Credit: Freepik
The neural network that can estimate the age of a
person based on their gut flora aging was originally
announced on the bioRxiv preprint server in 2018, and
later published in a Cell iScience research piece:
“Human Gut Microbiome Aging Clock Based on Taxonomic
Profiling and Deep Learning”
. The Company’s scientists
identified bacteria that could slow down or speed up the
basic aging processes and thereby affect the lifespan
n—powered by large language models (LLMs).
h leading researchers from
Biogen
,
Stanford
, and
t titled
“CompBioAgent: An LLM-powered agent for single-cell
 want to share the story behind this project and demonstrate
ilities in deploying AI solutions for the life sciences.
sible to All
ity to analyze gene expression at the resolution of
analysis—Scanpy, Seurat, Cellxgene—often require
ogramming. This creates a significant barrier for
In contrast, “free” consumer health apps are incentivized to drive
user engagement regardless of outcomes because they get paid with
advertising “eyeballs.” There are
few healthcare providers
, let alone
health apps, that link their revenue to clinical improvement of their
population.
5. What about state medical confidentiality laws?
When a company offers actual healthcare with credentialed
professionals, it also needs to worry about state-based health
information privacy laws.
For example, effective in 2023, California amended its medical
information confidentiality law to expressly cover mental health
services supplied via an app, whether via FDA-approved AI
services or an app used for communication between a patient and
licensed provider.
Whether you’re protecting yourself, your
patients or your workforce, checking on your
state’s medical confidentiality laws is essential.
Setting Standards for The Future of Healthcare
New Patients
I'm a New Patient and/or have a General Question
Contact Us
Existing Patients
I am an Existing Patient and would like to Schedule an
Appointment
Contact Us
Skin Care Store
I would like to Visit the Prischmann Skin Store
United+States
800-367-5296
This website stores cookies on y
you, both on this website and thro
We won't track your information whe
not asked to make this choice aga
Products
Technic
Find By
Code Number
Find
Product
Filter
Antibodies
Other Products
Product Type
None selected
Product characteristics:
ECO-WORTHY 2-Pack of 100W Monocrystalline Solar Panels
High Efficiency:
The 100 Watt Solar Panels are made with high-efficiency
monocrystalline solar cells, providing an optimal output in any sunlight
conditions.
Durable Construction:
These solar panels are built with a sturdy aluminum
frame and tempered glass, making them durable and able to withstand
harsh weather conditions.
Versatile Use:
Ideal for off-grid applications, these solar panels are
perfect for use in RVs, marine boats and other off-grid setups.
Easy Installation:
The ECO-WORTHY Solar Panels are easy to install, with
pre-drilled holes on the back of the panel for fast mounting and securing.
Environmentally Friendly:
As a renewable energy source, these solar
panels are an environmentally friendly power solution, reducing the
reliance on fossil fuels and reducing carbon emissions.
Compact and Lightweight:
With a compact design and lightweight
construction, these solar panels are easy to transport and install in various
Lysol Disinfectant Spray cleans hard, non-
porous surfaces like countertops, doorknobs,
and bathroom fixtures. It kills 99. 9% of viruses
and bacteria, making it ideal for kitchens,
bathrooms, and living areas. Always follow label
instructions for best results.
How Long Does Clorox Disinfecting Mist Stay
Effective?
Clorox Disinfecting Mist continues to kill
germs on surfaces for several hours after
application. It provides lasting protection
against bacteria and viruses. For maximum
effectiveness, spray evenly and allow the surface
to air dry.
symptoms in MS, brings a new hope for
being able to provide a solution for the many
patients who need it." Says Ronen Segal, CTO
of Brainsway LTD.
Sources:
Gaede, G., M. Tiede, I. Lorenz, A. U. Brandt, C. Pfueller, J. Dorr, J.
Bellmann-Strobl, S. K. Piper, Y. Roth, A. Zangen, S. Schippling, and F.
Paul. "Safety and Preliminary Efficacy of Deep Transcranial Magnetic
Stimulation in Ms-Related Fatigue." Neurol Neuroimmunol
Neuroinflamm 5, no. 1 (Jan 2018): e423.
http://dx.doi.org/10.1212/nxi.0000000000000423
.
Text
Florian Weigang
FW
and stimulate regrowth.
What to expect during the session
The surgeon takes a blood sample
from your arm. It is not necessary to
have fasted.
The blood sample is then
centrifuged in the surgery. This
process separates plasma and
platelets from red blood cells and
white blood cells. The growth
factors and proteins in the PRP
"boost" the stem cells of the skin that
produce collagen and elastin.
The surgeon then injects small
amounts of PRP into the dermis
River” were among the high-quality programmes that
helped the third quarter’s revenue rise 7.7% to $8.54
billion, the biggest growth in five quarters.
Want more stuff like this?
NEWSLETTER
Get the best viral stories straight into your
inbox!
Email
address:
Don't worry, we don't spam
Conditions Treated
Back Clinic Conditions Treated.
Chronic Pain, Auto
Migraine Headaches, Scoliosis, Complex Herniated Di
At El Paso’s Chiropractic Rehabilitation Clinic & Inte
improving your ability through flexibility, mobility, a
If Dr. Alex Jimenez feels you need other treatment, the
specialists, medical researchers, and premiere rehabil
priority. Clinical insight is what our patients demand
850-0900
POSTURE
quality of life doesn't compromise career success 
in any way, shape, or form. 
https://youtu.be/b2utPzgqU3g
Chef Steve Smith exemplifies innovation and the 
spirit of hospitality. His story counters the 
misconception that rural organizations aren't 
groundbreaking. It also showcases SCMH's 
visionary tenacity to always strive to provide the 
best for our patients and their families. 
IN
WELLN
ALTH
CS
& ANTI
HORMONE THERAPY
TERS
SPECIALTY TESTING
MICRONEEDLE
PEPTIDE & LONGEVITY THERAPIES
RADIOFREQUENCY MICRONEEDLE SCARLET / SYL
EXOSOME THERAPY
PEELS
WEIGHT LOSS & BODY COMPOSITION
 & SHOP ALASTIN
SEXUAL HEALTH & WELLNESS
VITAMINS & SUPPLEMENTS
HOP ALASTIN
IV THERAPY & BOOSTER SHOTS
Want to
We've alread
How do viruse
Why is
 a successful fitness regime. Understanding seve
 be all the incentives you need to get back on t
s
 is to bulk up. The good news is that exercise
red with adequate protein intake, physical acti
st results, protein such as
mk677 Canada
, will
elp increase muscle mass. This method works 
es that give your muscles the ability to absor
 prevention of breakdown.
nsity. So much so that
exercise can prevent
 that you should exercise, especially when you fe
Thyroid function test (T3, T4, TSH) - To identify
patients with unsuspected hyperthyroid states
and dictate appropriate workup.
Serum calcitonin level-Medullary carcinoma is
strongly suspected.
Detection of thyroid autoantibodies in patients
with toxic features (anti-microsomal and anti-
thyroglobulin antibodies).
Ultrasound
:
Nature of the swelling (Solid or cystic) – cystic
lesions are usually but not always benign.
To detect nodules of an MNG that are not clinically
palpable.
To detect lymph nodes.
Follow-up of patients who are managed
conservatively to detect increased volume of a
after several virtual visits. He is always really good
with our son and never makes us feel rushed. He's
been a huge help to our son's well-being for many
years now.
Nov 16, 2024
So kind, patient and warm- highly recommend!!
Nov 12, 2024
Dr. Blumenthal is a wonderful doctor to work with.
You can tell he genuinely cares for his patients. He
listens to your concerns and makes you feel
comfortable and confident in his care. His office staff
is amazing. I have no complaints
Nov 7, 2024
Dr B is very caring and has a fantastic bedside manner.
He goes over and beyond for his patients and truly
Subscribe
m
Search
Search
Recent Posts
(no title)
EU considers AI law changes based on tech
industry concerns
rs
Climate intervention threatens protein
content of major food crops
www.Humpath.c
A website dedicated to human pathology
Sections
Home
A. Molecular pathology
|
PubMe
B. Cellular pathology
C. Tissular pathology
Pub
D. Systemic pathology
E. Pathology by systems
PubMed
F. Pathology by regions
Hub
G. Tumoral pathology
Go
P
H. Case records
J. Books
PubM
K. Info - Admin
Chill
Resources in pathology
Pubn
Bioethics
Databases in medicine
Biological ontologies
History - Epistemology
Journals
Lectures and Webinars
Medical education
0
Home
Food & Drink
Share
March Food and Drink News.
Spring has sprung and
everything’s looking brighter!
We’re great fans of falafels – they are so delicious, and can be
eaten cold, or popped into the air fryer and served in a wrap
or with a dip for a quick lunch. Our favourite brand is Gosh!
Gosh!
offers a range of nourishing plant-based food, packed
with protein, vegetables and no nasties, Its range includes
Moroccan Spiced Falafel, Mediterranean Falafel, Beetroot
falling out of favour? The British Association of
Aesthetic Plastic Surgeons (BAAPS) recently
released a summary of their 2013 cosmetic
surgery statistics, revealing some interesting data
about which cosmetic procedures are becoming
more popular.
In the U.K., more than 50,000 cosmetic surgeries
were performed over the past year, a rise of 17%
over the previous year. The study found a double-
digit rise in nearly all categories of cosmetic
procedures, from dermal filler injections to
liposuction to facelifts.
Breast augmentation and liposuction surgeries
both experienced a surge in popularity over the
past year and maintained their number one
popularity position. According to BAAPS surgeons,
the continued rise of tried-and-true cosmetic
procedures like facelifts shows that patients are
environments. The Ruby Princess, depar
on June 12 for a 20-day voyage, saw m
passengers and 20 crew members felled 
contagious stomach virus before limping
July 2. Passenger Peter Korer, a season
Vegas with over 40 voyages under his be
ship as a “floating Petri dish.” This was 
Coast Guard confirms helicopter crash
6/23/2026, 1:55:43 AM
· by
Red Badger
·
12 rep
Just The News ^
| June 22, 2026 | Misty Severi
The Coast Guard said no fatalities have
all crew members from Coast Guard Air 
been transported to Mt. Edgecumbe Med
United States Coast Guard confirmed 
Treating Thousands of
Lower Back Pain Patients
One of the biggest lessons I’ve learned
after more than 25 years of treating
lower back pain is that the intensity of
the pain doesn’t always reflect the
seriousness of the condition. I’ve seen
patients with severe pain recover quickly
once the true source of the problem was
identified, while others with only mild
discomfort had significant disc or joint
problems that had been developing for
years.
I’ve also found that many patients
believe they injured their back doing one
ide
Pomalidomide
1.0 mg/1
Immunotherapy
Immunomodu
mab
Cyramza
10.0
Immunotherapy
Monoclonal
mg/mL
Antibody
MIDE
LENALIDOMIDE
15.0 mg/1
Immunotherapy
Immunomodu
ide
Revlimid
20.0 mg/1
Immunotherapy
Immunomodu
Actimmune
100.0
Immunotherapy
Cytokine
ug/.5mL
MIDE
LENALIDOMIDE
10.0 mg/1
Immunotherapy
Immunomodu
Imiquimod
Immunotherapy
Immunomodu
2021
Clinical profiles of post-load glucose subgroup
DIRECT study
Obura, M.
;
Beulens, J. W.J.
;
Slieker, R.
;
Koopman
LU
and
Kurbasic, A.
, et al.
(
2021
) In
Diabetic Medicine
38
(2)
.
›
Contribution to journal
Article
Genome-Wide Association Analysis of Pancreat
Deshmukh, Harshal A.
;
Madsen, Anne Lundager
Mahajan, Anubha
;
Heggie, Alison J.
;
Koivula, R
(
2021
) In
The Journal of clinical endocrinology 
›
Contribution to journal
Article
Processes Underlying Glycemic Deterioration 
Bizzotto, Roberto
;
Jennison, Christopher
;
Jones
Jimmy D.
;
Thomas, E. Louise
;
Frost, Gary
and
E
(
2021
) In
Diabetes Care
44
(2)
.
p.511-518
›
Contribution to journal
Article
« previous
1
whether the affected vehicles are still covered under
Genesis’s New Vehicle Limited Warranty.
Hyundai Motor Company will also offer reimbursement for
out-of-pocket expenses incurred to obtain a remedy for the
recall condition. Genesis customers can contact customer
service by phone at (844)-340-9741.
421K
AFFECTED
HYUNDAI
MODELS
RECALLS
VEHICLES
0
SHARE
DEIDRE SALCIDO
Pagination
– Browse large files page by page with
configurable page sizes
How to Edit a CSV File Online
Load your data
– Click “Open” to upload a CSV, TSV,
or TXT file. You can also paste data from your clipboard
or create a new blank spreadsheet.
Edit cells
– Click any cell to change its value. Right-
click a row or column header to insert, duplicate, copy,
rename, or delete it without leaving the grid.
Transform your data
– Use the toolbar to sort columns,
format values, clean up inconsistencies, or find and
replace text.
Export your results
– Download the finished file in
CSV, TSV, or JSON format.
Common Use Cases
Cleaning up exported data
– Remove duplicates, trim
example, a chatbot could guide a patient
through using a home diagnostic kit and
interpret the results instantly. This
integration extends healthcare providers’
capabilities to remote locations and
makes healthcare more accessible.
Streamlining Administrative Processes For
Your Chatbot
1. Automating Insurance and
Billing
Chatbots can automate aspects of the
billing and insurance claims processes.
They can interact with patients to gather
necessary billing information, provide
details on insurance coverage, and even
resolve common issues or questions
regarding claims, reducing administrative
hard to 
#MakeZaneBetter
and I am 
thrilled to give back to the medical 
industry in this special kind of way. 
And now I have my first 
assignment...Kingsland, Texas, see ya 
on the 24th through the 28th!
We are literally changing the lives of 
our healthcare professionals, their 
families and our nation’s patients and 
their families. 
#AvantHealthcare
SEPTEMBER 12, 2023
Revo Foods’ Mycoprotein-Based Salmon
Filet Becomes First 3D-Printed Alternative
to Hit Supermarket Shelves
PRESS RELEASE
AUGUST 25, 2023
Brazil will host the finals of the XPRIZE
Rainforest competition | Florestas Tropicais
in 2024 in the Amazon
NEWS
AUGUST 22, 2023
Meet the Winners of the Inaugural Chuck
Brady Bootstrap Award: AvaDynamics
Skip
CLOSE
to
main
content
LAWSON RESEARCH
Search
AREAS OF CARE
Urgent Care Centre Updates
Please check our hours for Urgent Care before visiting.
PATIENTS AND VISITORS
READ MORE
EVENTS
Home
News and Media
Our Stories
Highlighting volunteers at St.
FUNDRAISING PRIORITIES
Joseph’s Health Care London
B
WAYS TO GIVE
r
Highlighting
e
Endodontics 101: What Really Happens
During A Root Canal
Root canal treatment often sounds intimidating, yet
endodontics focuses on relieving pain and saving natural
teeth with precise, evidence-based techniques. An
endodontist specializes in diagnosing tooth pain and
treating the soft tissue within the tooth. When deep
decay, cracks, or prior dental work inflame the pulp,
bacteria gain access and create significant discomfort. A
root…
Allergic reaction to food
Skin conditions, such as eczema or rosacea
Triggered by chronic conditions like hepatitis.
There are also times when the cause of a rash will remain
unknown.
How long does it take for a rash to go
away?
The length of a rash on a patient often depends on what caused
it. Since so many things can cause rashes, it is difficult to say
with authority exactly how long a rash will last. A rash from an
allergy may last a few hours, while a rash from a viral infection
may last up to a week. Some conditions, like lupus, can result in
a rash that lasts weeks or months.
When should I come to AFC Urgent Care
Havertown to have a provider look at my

#### Task brief:
Set down the lines of the listing word for word, from its first line through the line containing "n—powered by large language models (LLMs).". Both of those lines belong in the answer, and no others do.

#### Written response:
Credit: Freepik
The neural network that can estimate the age of a
person based on their gut flora aging was originally
announced on the bioRxiv preprint server in 2018, and
later published in a Cell iScience research piece:
“Human Gut Microbiome Aging Clock Based on Taxonomic
Profiling and Deep Learning”
. The Company’s scientists
identified bacteria that could slow down or speed up the
basic aging processes and thereby affect the lifespan
n—powered by large language models (LLMs).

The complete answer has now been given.